Video added: No Happy Ending for Wareham Friendly's employees
Friendly's has left a bad taste in the mouths of some Wareham residents.
Employees at Friendly's restaurant on Cranberry Highway showed up to work on Tuesday, October 12, to find themselves out of a job. And East Wareham's Cranberry Highway found itself with another closed business -- just a few months after town officials thought they had been assured that the opening of a Friendly's Express in Wareham Crossing would not jeopardize the full-service operation on the other side of town.
"I saw something on Facebook about something weird going on, and called my manager to ask if I should go into work," said Alice Duffy, a four-year, part-time employee of the restaurant. "She said, 'only if you want to work alone.'"
Duffy said that none of the employees she has spoken with were aware that the restaurant had closed...not the managers, cooks or waitstaff. In fact, she had thought they were doing pretty well.
"I thought we had a good summer," Duffy said. "There were a few slow days, but the weekends were great."
More infuriating was the fact that "corporate" had explicitly told employees at the restaurant not to worry about their jobs after the Friendly's Express opened in June.
"We were all worried about that," Duffy said. "But they told us, they're two different entities, not under the same management."
The news also angered Selectman Cara Winslow. At the June 8 Board of Selectmen Meeting, when Friendly's Express applied for its "common victualer's" license, she specifically asked the company's representatives whether the Cranberry Highway location would be closed. (Scroll down to view a video clip from that meeting.)
The reply: "I am not aware of any plans to close the Cranberry Highway location at this time."
"I depend on them: My daughter and I eat there like three days a week," Winslow said on Friday. "[The Selectmen] asked them if they were going to close on Cranberry Highway, and they said no, and they invited us to their grand opening in June. We scooped ice cream, and welcomed them to town."
Apparently, officials and employees should have read between the lines of the representative's carefully worded reply to Winslow.
Lynn Bolton, a Friendly's press representative, said that this week that the Cranberry Highway restaurant closed "because they opened a new Friendly's Express in Wareham Crossing."

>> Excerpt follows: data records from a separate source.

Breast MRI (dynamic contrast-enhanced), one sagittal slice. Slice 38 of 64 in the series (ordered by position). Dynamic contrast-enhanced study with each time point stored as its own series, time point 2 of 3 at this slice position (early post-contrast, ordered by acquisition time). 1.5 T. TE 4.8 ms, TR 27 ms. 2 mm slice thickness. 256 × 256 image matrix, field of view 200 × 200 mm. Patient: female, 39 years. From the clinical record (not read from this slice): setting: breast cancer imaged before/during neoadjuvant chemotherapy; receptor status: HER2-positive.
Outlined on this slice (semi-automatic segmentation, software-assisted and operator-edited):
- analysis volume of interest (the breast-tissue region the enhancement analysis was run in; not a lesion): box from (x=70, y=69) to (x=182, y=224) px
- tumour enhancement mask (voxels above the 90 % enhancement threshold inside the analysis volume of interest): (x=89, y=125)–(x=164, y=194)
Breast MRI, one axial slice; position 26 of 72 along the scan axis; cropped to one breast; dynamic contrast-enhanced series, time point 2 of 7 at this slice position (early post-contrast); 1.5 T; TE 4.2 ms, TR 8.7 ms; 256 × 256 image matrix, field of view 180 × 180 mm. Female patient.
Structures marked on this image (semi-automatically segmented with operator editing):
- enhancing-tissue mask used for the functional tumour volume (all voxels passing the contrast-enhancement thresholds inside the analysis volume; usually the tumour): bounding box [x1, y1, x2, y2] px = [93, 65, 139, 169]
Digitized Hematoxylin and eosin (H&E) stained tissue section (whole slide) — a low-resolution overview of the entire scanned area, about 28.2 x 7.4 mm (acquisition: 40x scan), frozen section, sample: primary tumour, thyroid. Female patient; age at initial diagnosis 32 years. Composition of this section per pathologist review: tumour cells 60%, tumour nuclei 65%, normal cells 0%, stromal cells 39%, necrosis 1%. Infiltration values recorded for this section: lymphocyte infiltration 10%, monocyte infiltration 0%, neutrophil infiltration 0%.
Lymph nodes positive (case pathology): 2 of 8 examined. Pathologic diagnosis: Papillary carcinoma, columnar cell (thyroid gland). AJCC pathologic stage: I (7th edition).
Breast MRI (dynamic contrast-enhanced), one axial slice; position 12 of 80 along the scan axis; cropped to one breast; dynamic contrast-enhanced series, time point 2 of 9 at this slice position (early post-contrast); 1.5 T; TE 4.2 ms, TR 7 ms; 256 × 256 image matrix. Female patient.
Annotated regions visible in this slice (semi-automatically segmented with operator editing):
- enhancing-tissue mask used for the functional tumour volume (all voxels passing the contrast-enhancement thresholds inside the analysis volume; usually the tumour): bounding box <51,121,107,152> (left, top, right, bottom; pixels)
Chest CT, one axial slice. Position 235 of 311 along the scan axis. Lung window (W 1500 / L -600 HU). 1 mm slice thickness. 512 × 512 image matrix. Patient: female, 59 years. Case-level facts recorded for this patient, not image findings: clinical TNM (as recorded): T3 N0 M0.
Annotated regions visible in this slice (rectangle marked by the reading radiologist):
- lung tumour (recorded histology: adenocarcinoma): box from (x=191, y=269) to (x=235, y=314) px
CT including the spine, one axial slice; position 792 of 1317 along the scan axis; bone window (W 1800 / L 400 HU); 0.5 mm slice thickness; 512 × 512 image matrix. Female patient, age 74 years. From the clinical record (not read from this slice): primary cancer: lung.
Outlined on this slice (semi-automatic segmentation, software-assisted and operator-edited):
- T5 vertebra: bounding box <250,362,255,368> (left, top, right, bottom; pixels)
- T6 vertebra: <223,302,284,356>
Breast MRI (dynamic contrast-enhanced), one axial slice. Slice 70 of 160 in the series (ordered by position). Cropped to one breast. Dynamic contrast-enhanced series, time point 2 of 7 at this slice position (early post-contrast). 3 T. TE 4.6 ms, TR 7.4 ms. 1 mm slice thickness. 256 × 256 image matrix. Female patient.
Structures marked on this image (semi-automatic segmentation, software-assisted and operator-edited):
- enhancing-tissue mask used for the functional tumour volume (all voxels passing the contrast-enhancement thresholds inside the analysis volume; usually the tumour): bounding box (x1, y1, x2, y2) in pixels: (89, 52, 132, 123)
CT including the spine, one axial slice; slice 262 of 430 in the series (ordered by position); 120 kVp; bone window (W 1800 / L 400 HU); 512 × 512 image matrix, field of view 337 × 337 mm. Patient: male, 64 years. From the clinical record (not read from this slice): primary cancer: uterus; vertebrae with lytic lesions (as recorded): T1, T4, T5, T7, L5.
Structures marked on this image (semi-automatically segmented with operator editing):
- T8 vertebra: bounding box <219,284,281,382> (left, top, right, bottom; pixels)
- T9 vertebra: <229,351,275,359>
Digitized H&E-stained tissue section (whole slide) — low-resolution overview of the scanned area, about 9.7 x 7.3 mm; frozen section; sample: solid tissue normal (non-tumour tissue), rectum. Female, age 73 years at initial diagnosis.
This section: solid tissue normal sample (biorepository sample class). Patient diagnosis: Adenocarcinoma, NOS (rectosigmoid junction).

Bolton said she had to check with the regional manager and human resources about why the employees had not been forewarned. She had not replied by press time.
Friendly's joins T.J. Maxx, Staples, Payless Shoes and (soon) Walmart in abandoning Cranberry Highway in favor of West Wareham. However, it is the first restaurant chain to head west.
Planning Board Chair George Barrett said that the chain restaurants along Cranberry Highway - which now include the 99, Chili's, Subway, McDonalds and more - have historically been more likely to relocate as opposed to the local restaurants such as Lindsey's or The Lobster Pot.
"Locally owned is more committed to a location," Barrett said. "They'll stick bad times out."
He and Winslow agreed, however, that the Selectmen could not have denied Friendly's Express a license even if the company had said at the time that the Cranberry Highway restaurant would be closed. Nevertheless, Winslow felt that the business had been disingenuous with the town, and she couldn't believe a business would so unceremoniously close without a word to its employees.
Duffy agreed with Winslow.
"I'm lucky that I have a full-time job," Duffy said. "I know a lot of the girls who worked only there and now don't know what to do."
"When you're an employee, you have to give a company two-weeks notice at the least if you want to leave," she continued. "We employees got no notice. And they call it Friendly's?"